To that end, the leaders we surveyed were particularly bullish about the impact of digital technologies on product development and design. When they were asked to rank the specific value-chain areas that would benefit most from digitization, one of the highest was the “design–make” link—including the ability to compare “as designed” intent with “as made” data from factories or to predict the quality of new products by using real-time simulations that leverage actual factory data.

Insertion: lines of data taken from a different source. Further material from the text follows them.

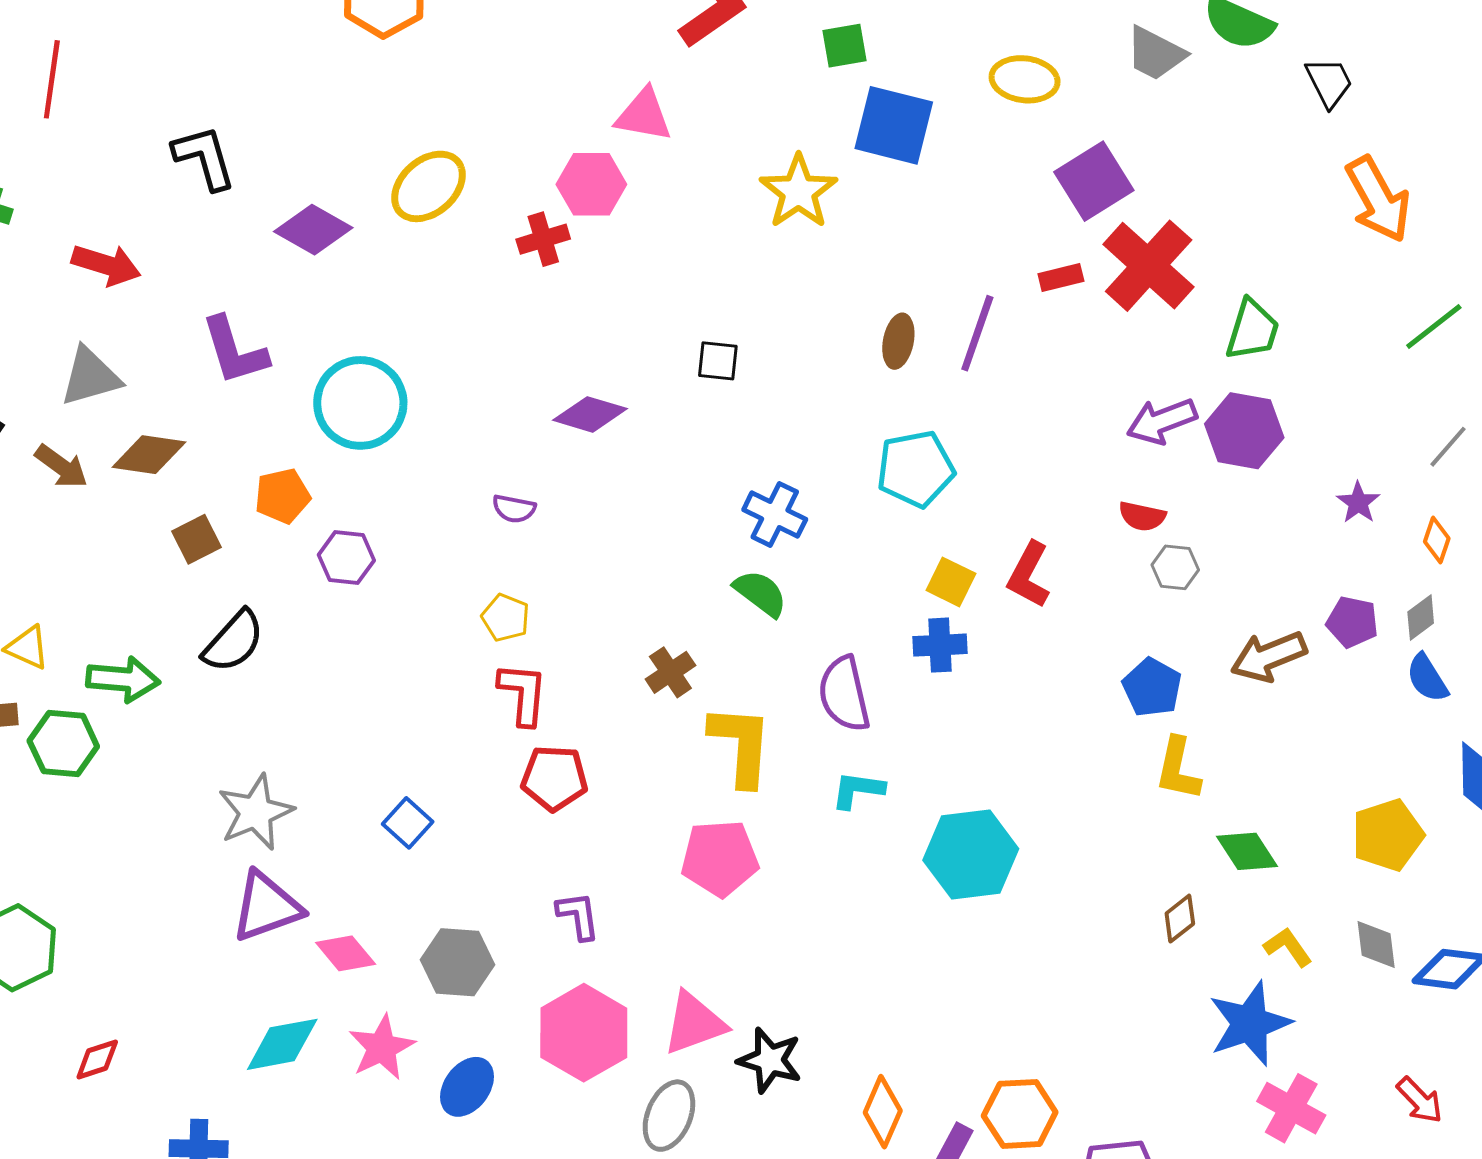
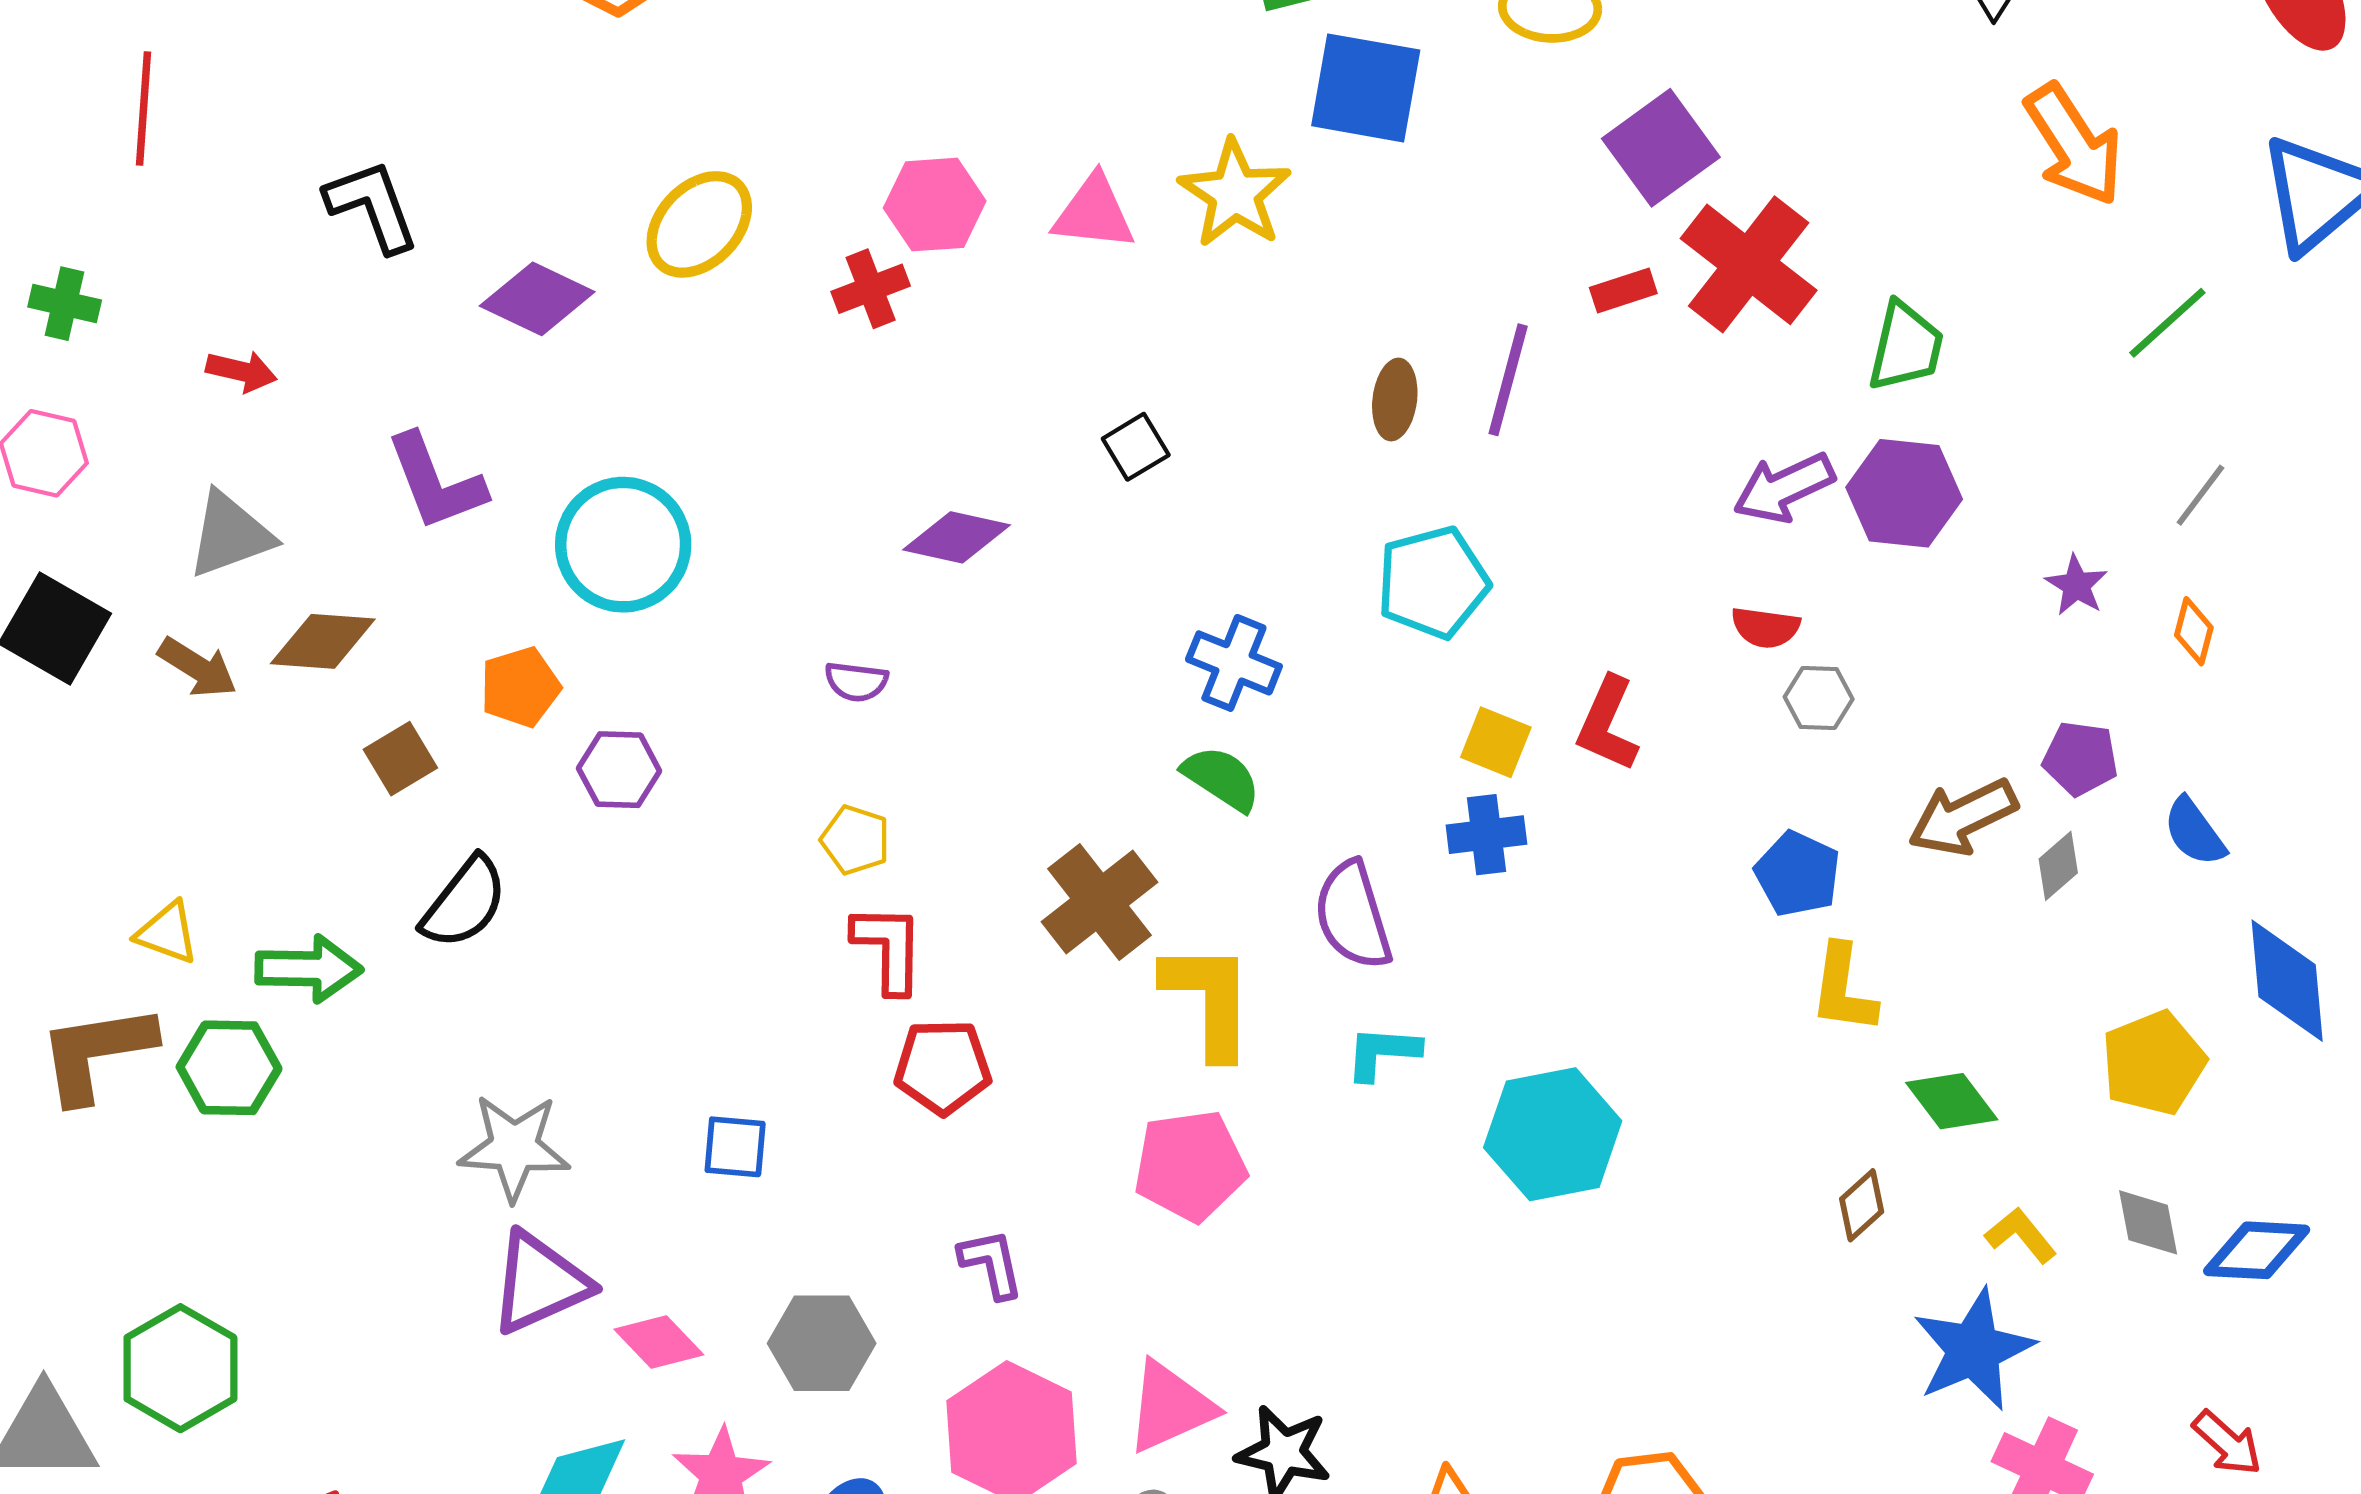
pink triangle: (644, 115) -> (1094, 213), moved
red arrow: (106, 265) -> (241, 371), size x0.7
black square: (718, 361) -> (1136, 447), turned -33
gray diamond: (1421, 618) -> (2058, 866), moved
brown cross: (670, 672) -> (1100, 902), size x1.6
gray star: (256, 812) -> (514, 1147), turned 30
blue square: (408, 823) -> (735, 1147), turned -33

Digital manufacturing is already proving its potential to create value at points beyond the design phase. Coca-Cola applied a flexible packaging process in its “Share a Coke” campaign, in which firms collaborated throughout the supply chain and helped increase the company’s soft-drink volumes across world markets. Daimler has rolled out “Mercedes me,” which, among other features, tracks the usage and wear of key automotive parts to help service automobiles more effectively. (For more, see “Marketing the Mercedes way.”) It’s important that the opportunities from digital manufacturing are not just for big corporations. Micro-manufacturers, for example, are using Etsy’s wholesale program as a digital distribution platform to scale themselves up to multimillion-dollar enterprises.
With compelling opportunities across the digital thread, venture-capital firms and other investors will continue to take notice. GE Ventures, for one, opened a Chicago office in 2014, drawn in large part by opportunities to apply digital manufacturing in America’s industrial heartland. Manufacturing remains, after all, a massive driver of the global economy, representing approximately 16 percent of global GDP.4 With those stakes, even marginal improvements will unlock significant wealth.